Though threats to American security have changed dramatically in the last decade, U.S. defense policy and military forces look a lot like they did during the closing days of the Cold War. The new administration has promised to make significant changes to U.S. defense spending, yet no book, until now, has explored the options and implications of each approach.
Future Visions for U.S. Defense Policy, a revised and updated Council Policy Initiative (CPI), explores these alternatives to U.S. defense policy through four “presidential” speeches.
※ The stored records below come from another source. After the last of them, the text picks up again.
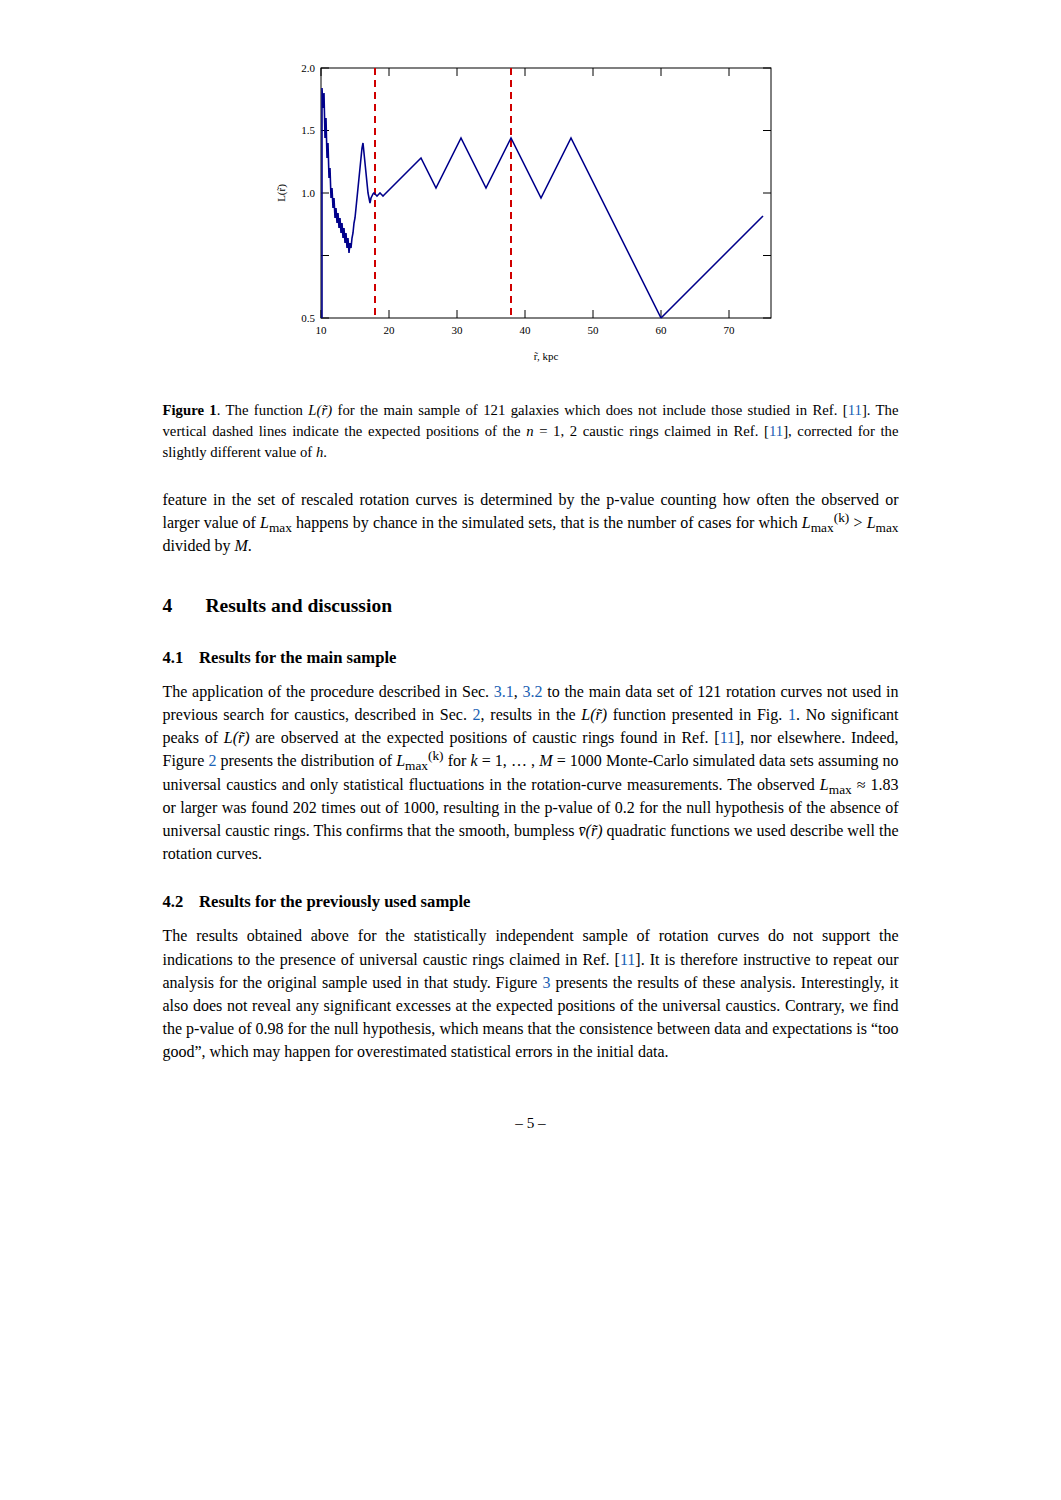Plot of L(r̃) versus r̃ (kpc) 0.5 1.0 1.5 2.0 10 20 30 40 50 60 70 r̃, kpc L(r̃)
Figure 1. The function L(r̃) for the main sample of 121 galaxies which does not include those studied in Ref. [11]. The vertical dashed lines indicate the expected positions of the n = 1, 2 caustic rings claimed in Ref. [11], corrected for the slightly different value of h.
feature in the set of rescaled rotation curves is determined by the p-value counting how often the observed or larger value of Lmax happens by chance in the simulated sets, that is the number of cases for which Lmax(k) > Lmax divided by M.
4 Results and discussion
4.1 Results for the main sample
The application of the procedure described in Sec. 3.1, 3.2 to the main data set of 121 rotation curves not used in previous search for caustics, described in Sec. 2, results in the L(r̃) function presented in Fig. 1. No significant peaks of L(r̃) are observed at the expected positions of caustic rings found in Ref. [11], nor elsewhere. Indeed, Figure 2 presents the distribution of Lmax(k) for k = 1, … , M = 1000 Monte-Carlo simulated data sets assuming no universal caustics and only statistical fluctuations in the rotation-curve measurements. The observed Lmax ≈ 1.83 or larger was found 202 times out of 1000, resulting in the p-value of 0.2 for the null hypothesis of the absence of universal caustic rings. This confirms that the smooth, bumpless v̄(r̃) quadratic functions we used describe well the rotation curves.
4.2 Results for the previously used sample
The results obtained above for the statistically independent sample of rotation curves do not support the indications to the presence of universal caustic rings claimed in Ref. [11]. It is therefore instructive to repeat our analysis for the original sample used in that study. Figure 3 presents the results of these analysis. Interestingly, it also does not reveal any significant excesses at the expected positions of the universal caustics. Contrary, we find the p-value of 0.98 for the null hypothesis, which means that the consistence between data and expectations is “too good”, which may happen for overestimated statistical errors in the initial data.
– 5 –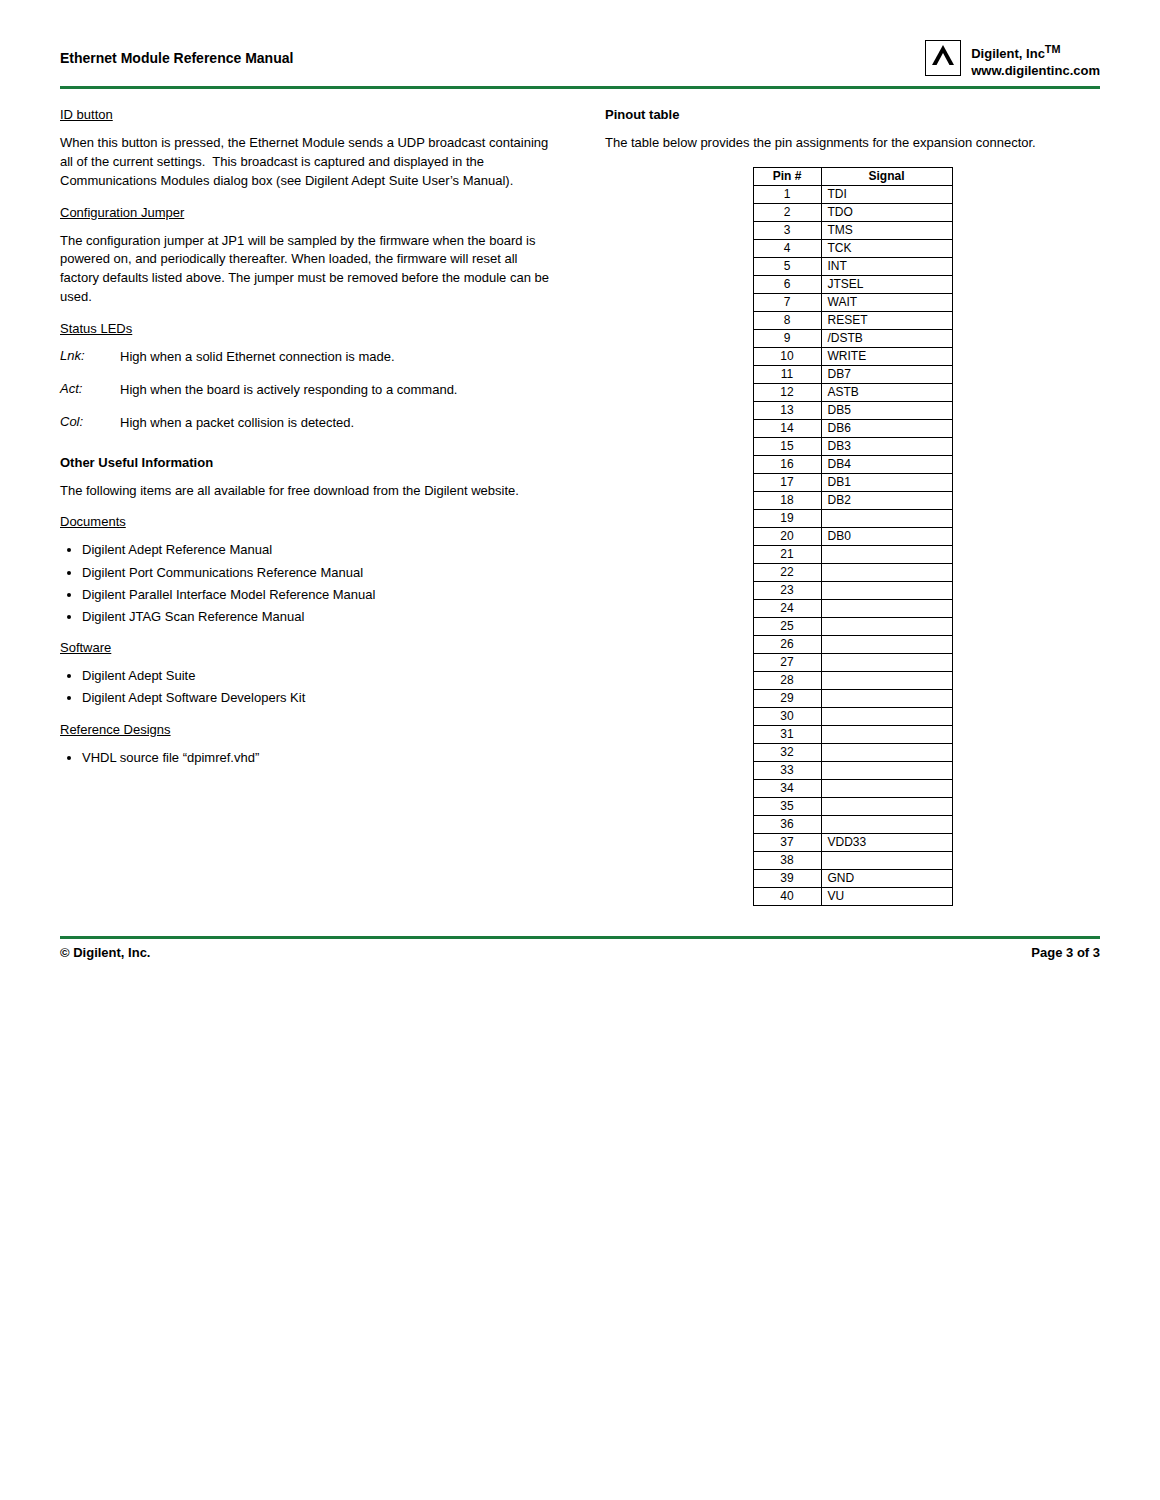Ethernet Module Reference Manual
Digilent, IncTM
www.digilentinc.com
ID button
When this button is pressed, the Ethernet Module sends a UDP broadcast containing all of the current settings. This broadcast is captured and displayed in the Communications Modules dialog box (see Digilent Adept Suite User’s Manual).
Configuration Jumper
The configuration jumper at JP1 will be sampled by the firmware when the board is powered on, and periodically thereafter. When loaded, the firmware will reset all factory defaults listed above. The jumper must be removed before the module can be used.
Status LEDs
Lnk:
High when a solid Ethernet connection is made.
Act:
High when the board is actively responding to a command.
Col:
High when a packet collision is detected.
Other Useful Information
The following items are all available for free download from the Digilent website.
Documents
Digilent Adept Reference Manual
Digilent Port Communications Reference Manual
Digilent Parallel Interface Model Reference Manual
Digilent JTAG Scan Reference Manual
Software
Digilent Adept Suite
Digilent Adept Software Developers Kit
Reference Designs
VHDL source file “dpimref.vhd”
Pinout table
The table below provides the pin assignments for the expansion connector.
| Pin # | Signal |
| --- | --- |
| 1 | TDI |
| 2 | TDO |
| 3 | TMS |
| 4 | TCK |
| 5 | INT |
| 6 | JTSEL |
| 7 | WAIT |
| 8 | RESET |
| 9 | /DSTB |
| 10 | WRITE |
| 11 | DB7 |
| 12 | ASTB |
| 13 | DB5 |
| 14 | DB6 |
| 15 | DB3 |
| 16 | DB4 |
| 17 | DB1 |
| 18 | DB2 |
| 19 | |
| 20 | DB0 |
| 21 | |
| 22 | |
| 23 | |
| 24 | |
| 25 | |
| 26 | |
| 27 | |
| 28 | |
| 29 | |
| 30 | |
| 31 | |
| 32 | |
| 33 | |
| 34 | |
| 35 | |
| 36 | |
| 37 | VDD33 |
| 38 | |
| 39 | GND |
| 40 | VU |
© Digilent, Inc. Page 3 of 3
The alternatives are the following: the present level of funding, which the Council CPI labels “a prudent defense,” allows the U.S. military to wage two major regional conflicts nearly simultaneously and to do some peacekeeping for about $300 billion per year; the “enhanced defense” option, which would increase defense spending to $330 billion per year and assure the United States that it can execute the two-war strategy by improving U.S. military capabilities across the board and relying on allies for peacekeeping missions; a “cooperative defense,” which emphasizes building ad hoc international coalitions and focusing U.S. military forces on the real threats to U.S. interests--“civil and ethnic violence”--allowing a 15 percent to 20 percent budget cut; and an “innovative defense,” which keeps spending at the current level but switches defense dollars to future technologies rather than maintaining the existing force structure and buying additional current-generation weapon systems.
The case for a national missile defense is made in the enhanced defense option, the case against it in cooperative defense. This book is required reading for members of the Bush administration and anyone else concerned with America’s national security.